Although they’ve been thwarted elsewhere in their lobbying efforts, this looks like a win for the industry as it leaves the door open a crack for anonymous tracking, while some on the privacy side surely see a dangerous concession on clarity. More to the point, the Legislature’s recent bill (AB-1355) now specifically exempts deidentified or aggregate consumer data from the definition of personal information. This amounts to much the same thing, as one might define “deidentified” to mean information that is deliberately processed to make it not reasonably capable of being associated with a particular individual or household. How does CCPA define it? You probably guessed it doesn’t. Nor does it define “reasonable” in this context. I guess that will be up to the attorneys and judges.
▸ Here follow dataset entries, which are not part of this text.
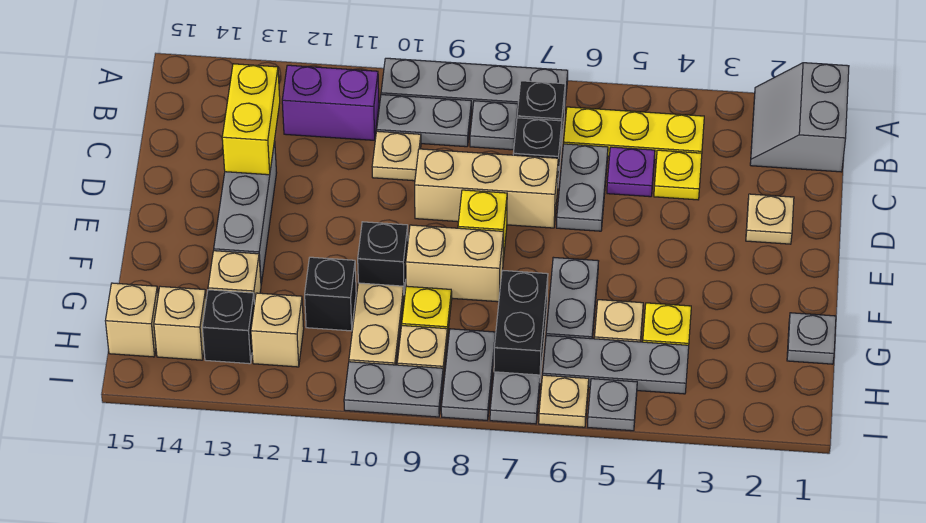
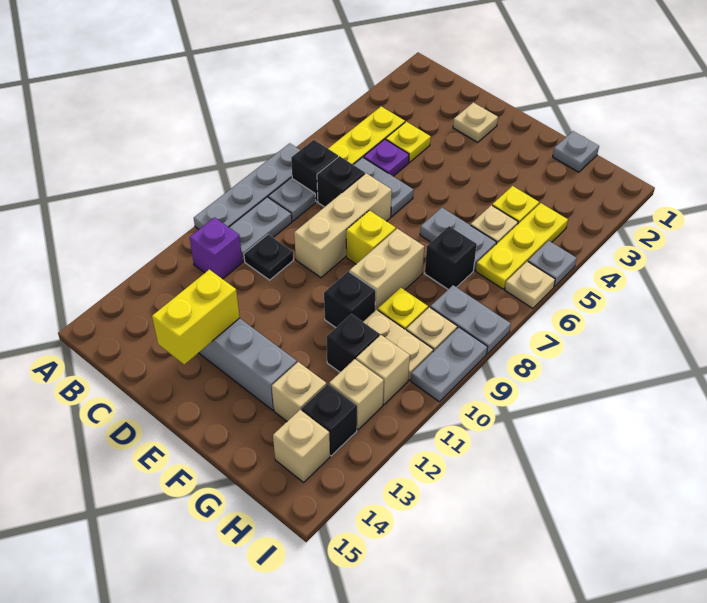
grey 2x2 slope [750,63,849,172] -> none
purple 1x2 brick [282,65,379,140] -> purple 1x1 brick [189,217,242,279]
tan 1x1 plate [372,131,421,181] -> black 1x1 plate [244,234,293,280]
yellow 1x2 brick [222,64,280,175] -> yellow 1x2 brick turned to [152,270,240,365]
black 1x2 brick [494,270,548,379] -> black 1x1 brick [425,226,477,289]
grey 1x3 plate [543,336,689,394] -> yellow 1x3 plate [476,203,568,289]
tan 1x1 brick [106,283,158,357] -> tan 1x1 brick moved to [356,335,410,404]
grey 1x1 plate [490,372,540,424] -> none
Deidentified data has been at the heart of privacy debates for decades. At the risk of oversimplifying a complex topic, the obvious question is what reasonable means in terms of the implied difficulty of reidentification that would distinguish deidentified from merely disguised. It’s clear that the richer a data set, the more easily it can be reidentified using statistical methods. But more significant in marketing is the common condition where an advertiser or publisher is suddenly able to connect a deidentified record with personally identifiable information provided by a customer, because they completed an order form or signed up for a newsletter or requested an electronic receipt. In these cases, most marketing platforms are reasonably capable of associating anonymous data with a particular individual with ease.
What does this mean? For one thing, it supports the position of many privacy advocates that deidentification is basically irrelevant to the problem of pervasive surveillance on the web. Consider Timothy Libert’s recent op ed in the N.Y. Times in which he excoriates news organizations (including the Times) for spying on users—in particular for collecting sensitive information related to things like health interests and political views. Nowhere in the article does the question of deidentification even come up; it’s presented as a given that cookies deployed on news sites to track activities and interests are naturally associated with the individuals behind those activities, and so all of their collected data should be considered personal under CCPA and poses a clear threat to privacy. Is that assumption reasonable?
If I’m logged into nytimes.com and the company knows my email address because it’s in my profile, then the Times can easily associate me with my behavior: personal data. But there are many ways the Times can use that data to enhance its advertising revenue without disclosing any personal data to any external party—as long as the behavioral data and the identifiable data remain separate. In other words, it can be deidentified. The Times can target me with political ads that match my bias—as long as there’s no way an advertiser or other third party can associate me personally with that aggregate category data. It can also encrypt my email address and match it in a secure environment with similarly encrypted (i.e., deidentified) data from other entities that know my email—as long as it doesn’t disclose anything about my behavior, including the fact that I sometimes visit the Times web site.
With this nuance in mind, industry advocates decamp to Sacramento and Brussels and anywhere else privacy laws are being drafted or revised to explain deidentification and its economic importance to publishers (in particular independent news organizations, which lack much attraction for contextual targeting) and brands. The challenge is convincing lawmakers and a skeptical public to trust a system that’s clearly full of holes. Perhaps the Times will play by the rules, but how can such rules be enforced when it’s obviously easy to break them and hard to catch someone doing so?
That’s where we need some more innovation. Here are a few ideas floating around:
- Accelerate convergence between Customer Data Platforms (CDPs) and Consent and Preference Management Platforms (CPMPs). (Some resources for Gartner subscribers: Market Guide for Customer Data Platforms for Marketing, Market Guide for Consent and Preference Management for Marketers.) CDPs (and DMPs for that matter) need to support specific, transparent rules for privacy compliance that explicitly prevent the association of data that could result in personal data leakage that violates privacy policies or laws.
- The industry needs open standards to codify specific privacy rules and metadata categories and make them interoperable across marketing platforms. Adobe’s Data Usage Labelling & Enforcement (DULE) framework is one step in this direction, allowing data to be categorized according to usage policies. Salesforce’s Individual Object offers similar governance capabilities for Salesforce platforms. And organizations such as the IAB Tech Lab and the ISO are developing related privacy standards, but industry-wide deidentification-related protocols need more attention if they’re to be at the frontier of compliance for marketers.
- Finally, it would be nice if the ISPs would wake up and enter the discussion. They’ve all made large investments in content and advertising technology, but they’ve been conspicuously silent about a problem they’re in a unique position to solve by supplying users with network-based services that control the exposure of their identities without requiring them to deal with obscure consent flow dialogs on every web site or device. Instead of lobbying for more freedom, they might reasonably take the opportunity to mediate privacy with their own network deidentification solutions and standards bodies.